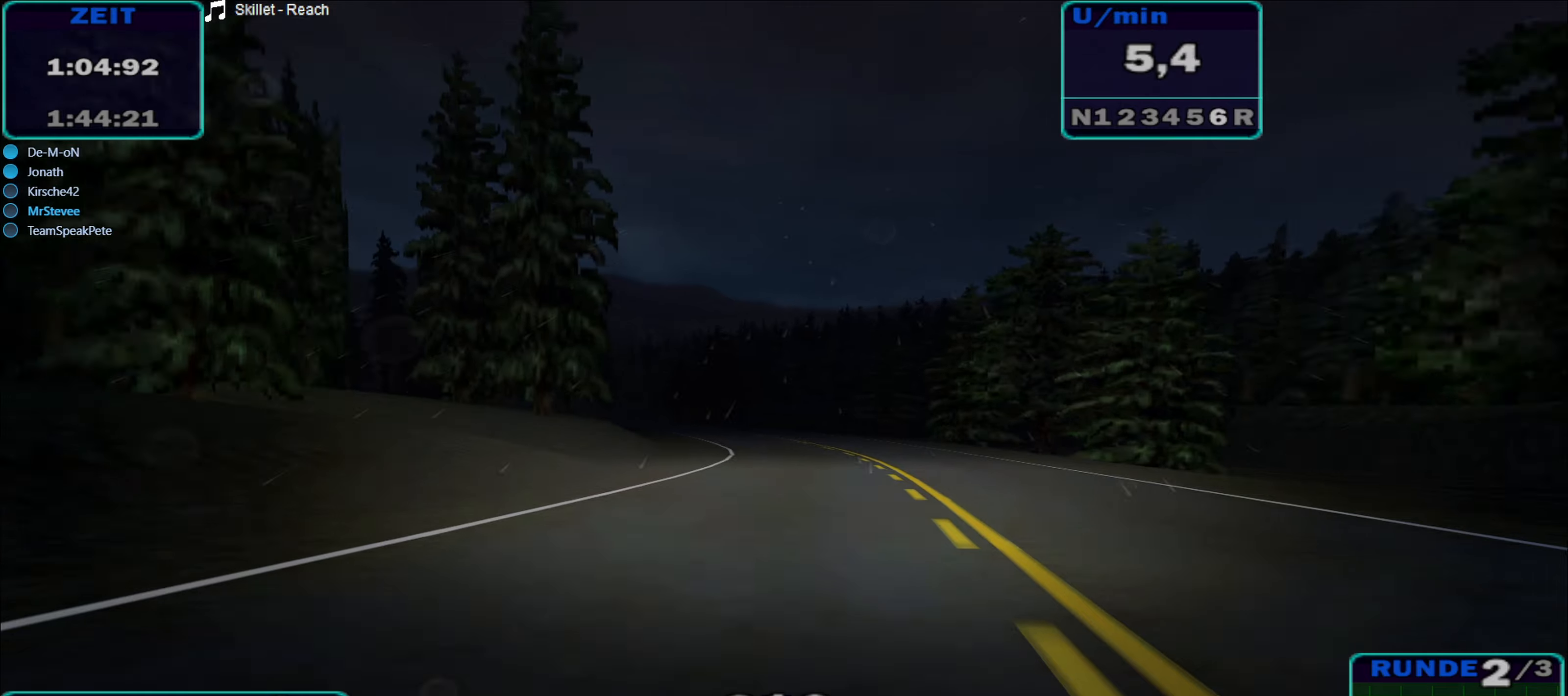
{"buttons": ["R2"], "left_stick": "left", "right_stick": "center", "events": []}
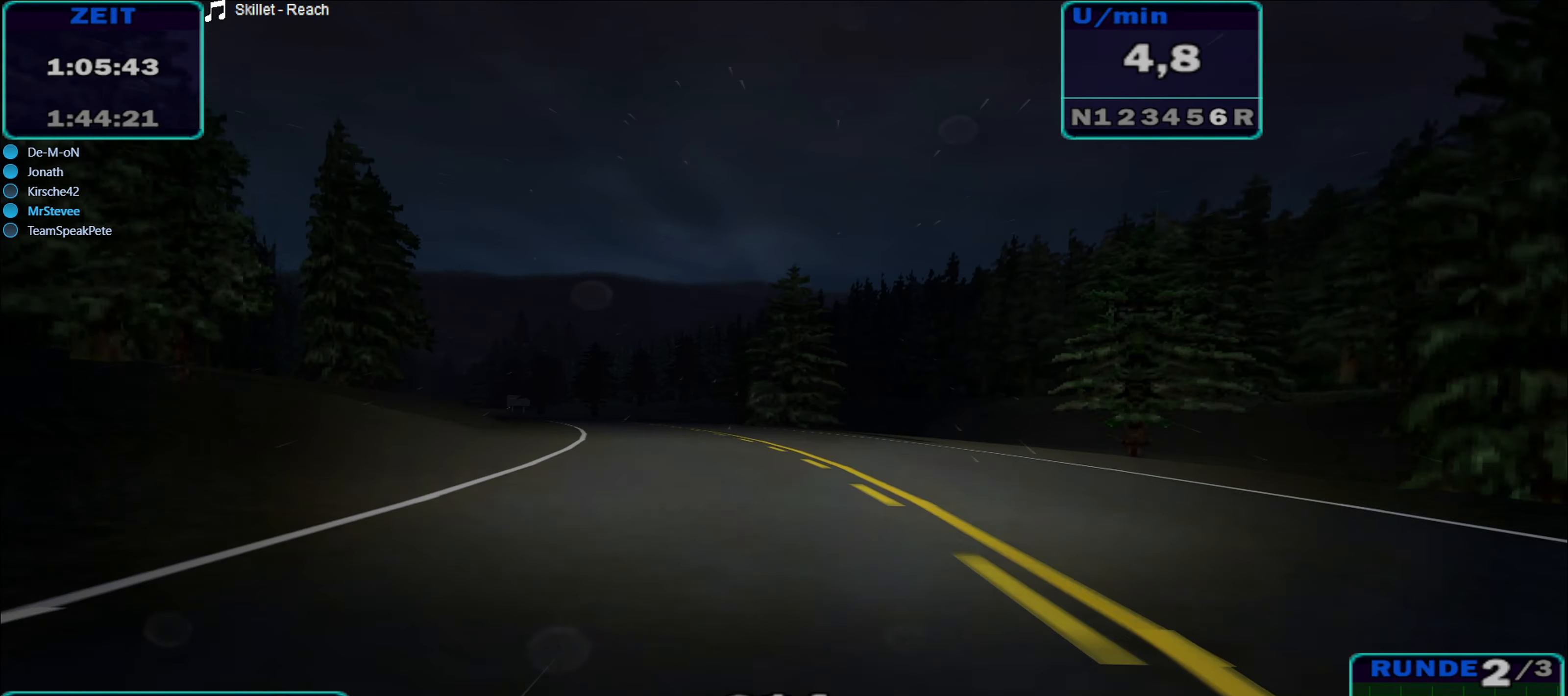
{"buttons": ["R2"], "left_stick": "center", "right_stick": "center", "events": [[66, "A", "down"], [300, "A", "up"], [466, "left_stick", "center"]]}
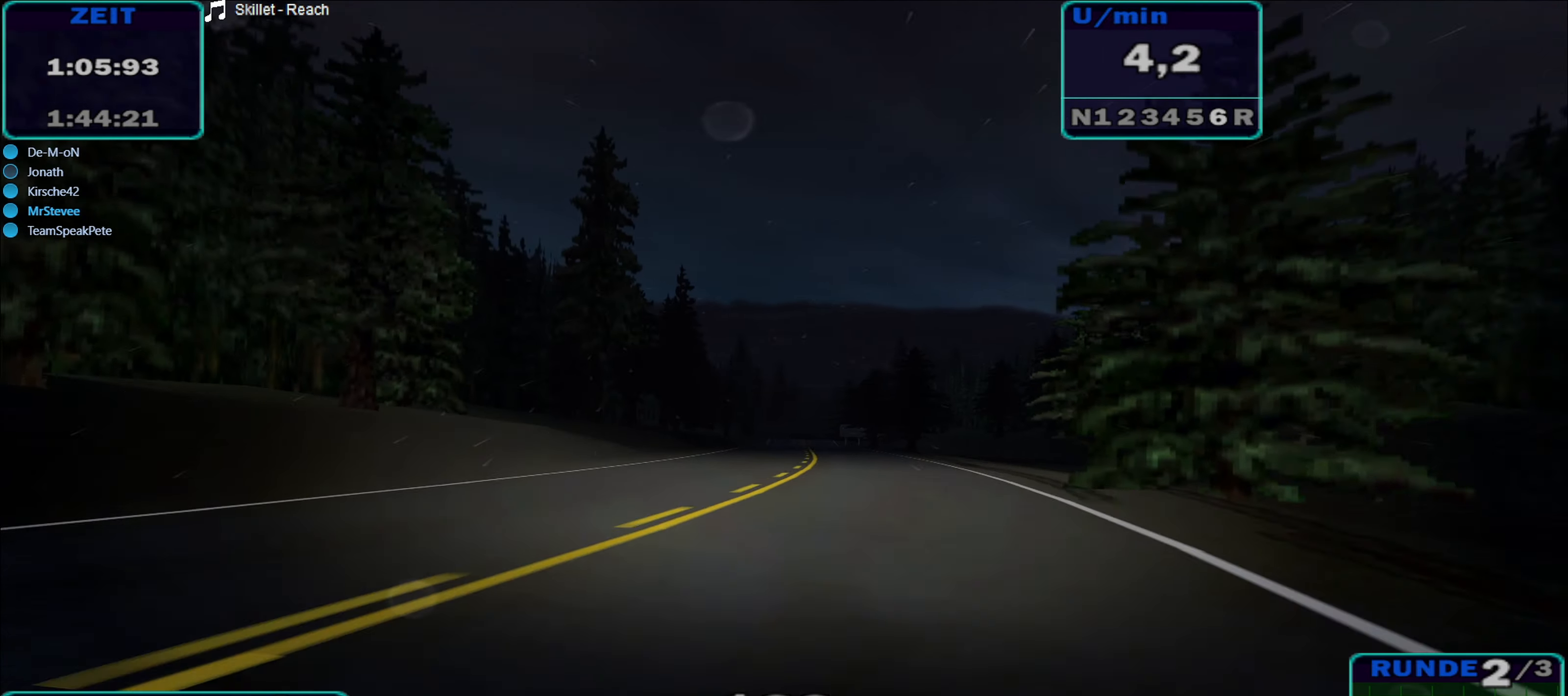
{"buttons": ["R2"], "left_stick": "center", "right_stick": "center", "events": [[100, "left_stick", "right"], [433, "left_stick", "center"]]}
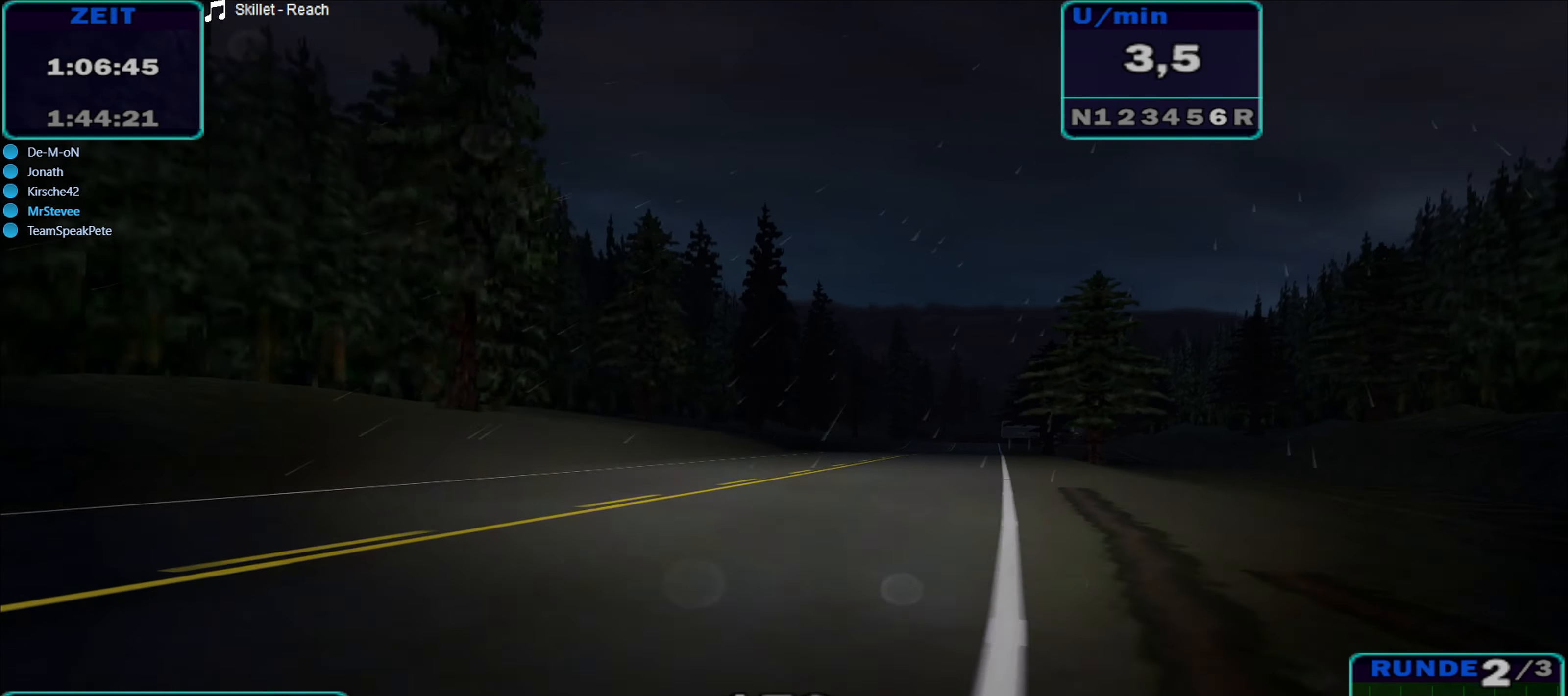
{"buttons": ["R2"], "left_stick": "center", "right_stick": "center", "events": [[83, "left_stick", "left"], [216, "left_stick", "down-left"], [433, "left_stick", "center"]]}
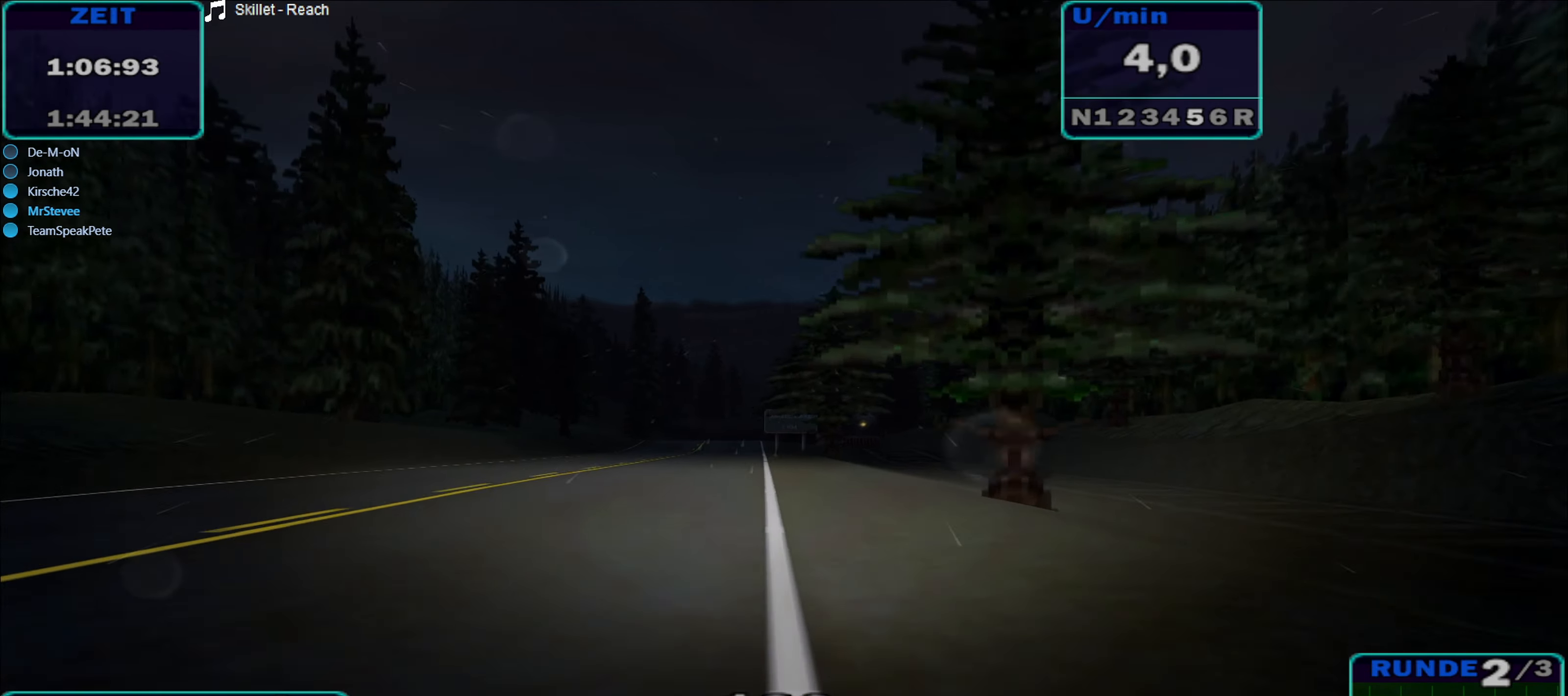
{"buttons": ["R2"], "left_stick": "center", "right_stick": "center", "events": [[166, "left_stick", "left"], [433, "left_stick", "center"]]}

++++++

* [EXERCISE DIRECTIONS]
Could every entry be restated word for word, pictures excluded?

* [EXERCISE RESPONSE]
{"buttons": ["R2"], "left_stick": "left", "right_stick": "center", "events": []}
{"buttons": ["R2"], "left_stick": "center", "right_stick": "center", "events": [[66, "A", "down"], [300, "A", "up"], [466, "left_stick", "center"]]}
{"buttons": ["R2"], "left_stick": "center", "right_stick": "center", "events": [[100, "left_stick", "right"], [433, "left_stick", "center"]]}
{"buttons": ["R2"], "left_stick": "center", "right_stick": "center", "events": [[83, "left_stick", "left"], [216, "left_stick", "down-left"], [433, "left_stick", "center"]]}
{"buttons": ["R2"], "left_stick": "center", "right_stick": "center", "events": [[166, "left_stick", "left"], [433, "left_stick", "center"]]}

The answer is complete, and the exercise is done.